Managing the Newsvendor Modeled Product System with Random Capacity and Capacity-Dependent Price

1Glorious Sun School of Business and Management, Donghua University, 1882 West Yan’an Road, Shanghai 200051, China
2School of Business Administration and Center for Industrial Economy, Zhongnan University of Economics and Law, Wuhan 430073, China
3China Foreign Exchange Trade System, Building 30, 1387 Zhangdong Road, Shanghai 201203, China

Received 25 September 2014; Revised 12 December 2014; Accepted 13 December 2014

Academic Editor: Tsan-Ming Choi

Copyright © 2015 Qingying Li et al. This is an open access article distributed under the Creative Commons Attribution License, which permits unrestricted use, distribution, and reproduction in any medium, provided the original work is properly cited.

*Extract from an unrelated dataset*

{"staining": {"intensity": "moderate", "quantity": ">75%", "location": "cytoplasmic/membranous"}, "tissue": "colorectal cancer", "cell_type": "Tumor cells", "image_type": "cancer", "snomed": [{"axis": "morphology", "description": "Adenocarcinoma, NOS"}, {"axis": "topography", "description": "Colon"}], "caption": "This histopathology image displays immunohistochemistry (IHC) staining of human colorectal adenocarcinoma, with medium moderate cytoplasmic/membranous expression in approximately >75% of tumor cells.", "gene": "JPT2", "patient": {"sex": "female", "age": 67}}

We consider a newsvendor modeled product system, where the firm provides products to the market. The supply capacity of the product is random, so the firm receives either the amount of order quantity or the realized capacity, whichever is smaller. The market price is capacity dependent. We consider two types of production cost structures: the procurement case and the in-house production case. The firm pays for the received quantity in the former case and for the ordered quantity in the latter case. We obtain the optimal order quantities for both cases. Comparing with the traditional newsvendor model, we find that the optimal order quantity in both the procurement case and the in-house production case are no greater than that in the traditional newsvendor model with a fixed selling price. We also find that the optimal order quantity for the procurement case is greater than that for the in-house production case. Numerical study is conducted to investigate the sensitivity of the optimal solution versus the distribution of the random capacity/demand.